Estrenos online: crítica de «Cielo rojo sangre», de Peter Thorwarth (Netflix)

Estrenos online: crítica de «Cielo rojo sangre», de Peter Thorwarth (Netflix)

Esta promisoria combinación de thriller de secuestro de avión y película de vampiros se queda sin ideas promediando sus dos horas de relato.


Un cruce curioso entre cine catástrofe y película de terror, de filme sobre secuestro de avión y sangrienta historia de vampiros, la película alemana CIELO ROJO SANGRE tiene la rareza suficiente como para intrigar con su premisa doble, esa combinación de tonos e historias (y estructura narrativa) bastante inusual. Una vez aceptada la originalidad de la propuesta –que tiene algunos puntos en común con la de la película coreana ESTACION ZOMBIE— da la impresión que el film del alemán Thorwarth se queda sin ideas, sin una lógica coherente que lo sostenga y va perdiendo buena parte de la gracia que traía.

La historia empieza a media res, en una situación que parece estar cerca del final de la trama.

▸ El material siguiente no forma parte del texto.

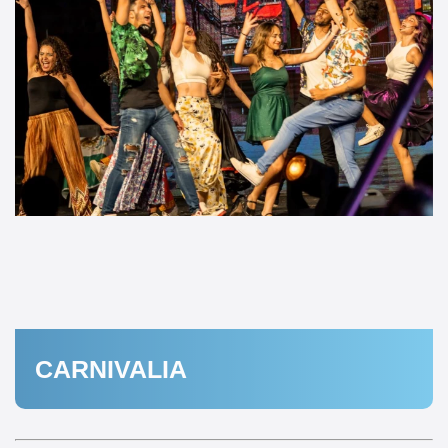
CARNIVALIA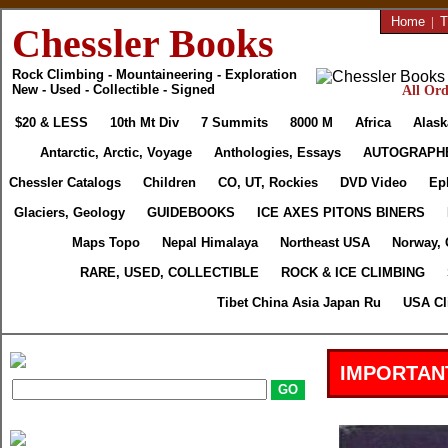
Home
|
T
Chessler Books
Rock Climbing - Mountaineering - Exploration
New - Used - Collectible - Signed
All Ord
$20 & LESS
10th Mt Div
7 Summits
8000 M
Africa
Alask
Antarctic, Arctic, Voyage
Anthologies, Essays
AUTOGRAPH
Chessler Catalogs
Children
CO, UT, Rockies
DVD Video
Ep
Glaciers, Geology
GUIDEBOOKS
ICE AXES PITONS BINERS
Maps Topo
Nepal Himalaya
Northeast USA
Norway, 
RARE, USED, COLLECTIBLE
ROCK & ICE CLIMBING
Tibet China Asia Japan Ru
USA Cl
IMPORTAN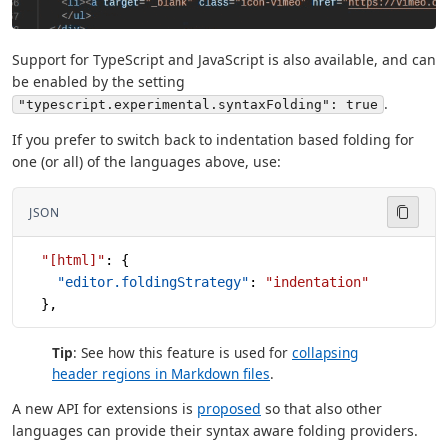
Support for TypeScript and JavaScript is also available, and can
be enabled by the setting
.
"typescript.experimental.syntaxFolding": true
If you prefer to switch back to indentation based folding for
one (or all) of the languages above, use:
JSON
  "[html]"
: {
    "editor.foldingStrategy"
: 
"indentation"
  },
Tip
: See how this feature is used for
collapsing
header regions in Markdown files
.
A new API for extensions is
proposed
so that also other
languages can provide their syntax aware folding providers.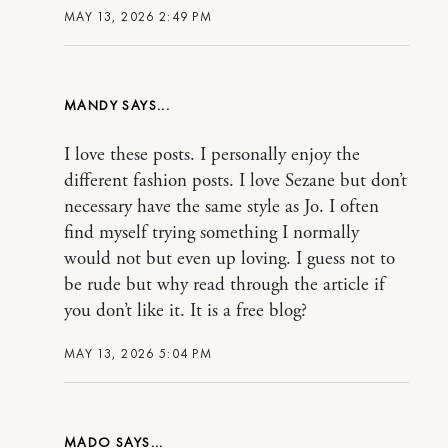
MAY 13, 2026 2:49 PM
MANDY
I love these posts. I personally enjoy the
different fashion posts. I love Sezane but don’t
necessary have the same style as Jo. I often
find myself trying something I normally
would not but even up loving. I guess not to
be rude but why read through the article if
you don’t like it. It is a free blog?
MAY 13, 2026 5:04 PM
MADO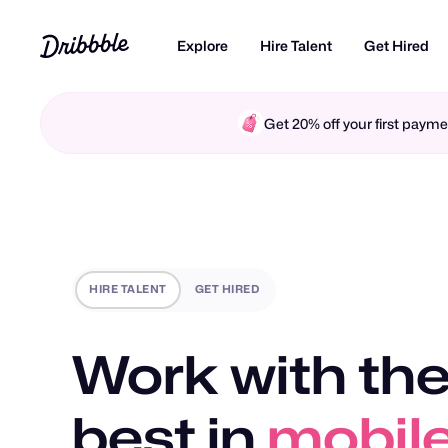
Explore
Hire Talent
Get Hired
Get 20% off your first pay
HIRE TALENT
GET HIRED
Work with the
best in
mobile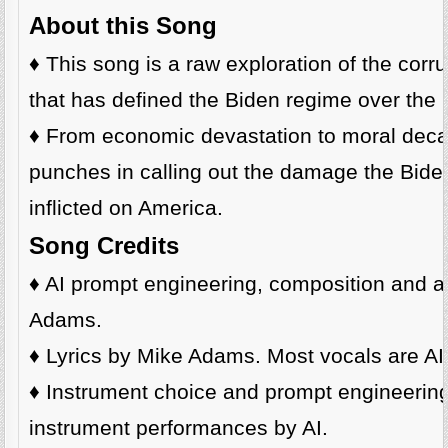
About this Song
♦️ This song is a raw exploration of the corr
that has defined the Biden regime over the l
♦️ From economic devastation to moral decay
punches in calling out the damage the Bide
inflicted on America.
Song Credits
♦️ AI prompt engineering, composition and a
Adams.
♦️ Lyrics by Mike Adams. Most vocals are AI
♦️ Instrument choice and prompt engineeri
instrument performances by AI.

Un avión secuestrado aterriza forzosamente en un pequeño aeropuerto estadounidense. En medio de la confusa situación, desde adentro del avión baja un niño, en un estado que parece de shock, casi catatónico. Adentro se divisa un piloto de origen árabe que parece ser el secuestrador. Pero todo hace suponer que la verdadera situación es muy distinta.

Lo que no imaginamos es cuán distinta es. La película retrocede en el tiempo y vemos al niño, que se llama Elías, llevando las valijas solo a un aeropuerto en Alemania. Viaja en realidad con Nadja (Peri Baumeister), su madre, pero ella está en un oscuro cuarto aplicándose inyecciones, hablando con un doctor en en su smartphone y poniéndose una peluca para tapar su calvicie. Cuando Elías se topa con Farid –el mismo «terrorista» que vimos al principio– le explica que su madre viaja con él a Estados Unidos a hacerse algún tipo de operación.


Pero una vez en el vuelo veremos que la acción viene por otro lado. Los secuestradores son en realidad un grupo extenso y mezclado de pasajeros y tripulantes con intenciones más de «terrorismo económico» que otra cosa, aunque nunca quede del todo claro qué es. Y, además, nos daremos cuenta que el problema sanguíneo de Nadja tiene características un tanto más, bueno, mitológicas. De hecho, la película inserta una secuencia que, de un modo un tanto torpe y confuso, intenta explicar el origen del asunto.

De allí en adelante el avión se transformará en un pandemonio, un extraño caso en el que un grupo de secuestradores se de cuenta que alguno de sus rehenes puede ser más peligroso que ellos. Pero Nadja también es madre y sus impulsos más salvajes debe controlarlos por su hijo, que se desayuna de la condición de su mamá en el momento. El tema es que cuando las mordidas empiecen a circular ya no habrá demasiadas diferencias entre secuestradores y secuestrados: todos serán potenciales victimarios o víctimas.

Esta original idea para una película funciona bastante bien mientras se van desplegando los acontecimientos (una hora y algo más de sus 123 minutos), pero una vez que «la situación epidemiológica» queda más o menos establecida, da la impresión que los guionistas no saben muy bien qué hacer, cómo seguir, que lógica darle a lo que va pasando de ahí en adelante. Es una especie de vale todo.

Es que si bien el planteo es de por sí bastante absurdo, uno esperaría que al menos tenga una coherencia interna, reglas más o menos claras, personajes interesantes. Aquí, más allá de las complicaciones de la relación madre e hijo –y un atisbo, apenas, de comentario político ligado al personaje de Farid–, es poco lo que hay para agarrarse una vez que el film se vuelve un todos contra todos en el que cualquier cosa puede suceder y todo da más o menos lo mismo.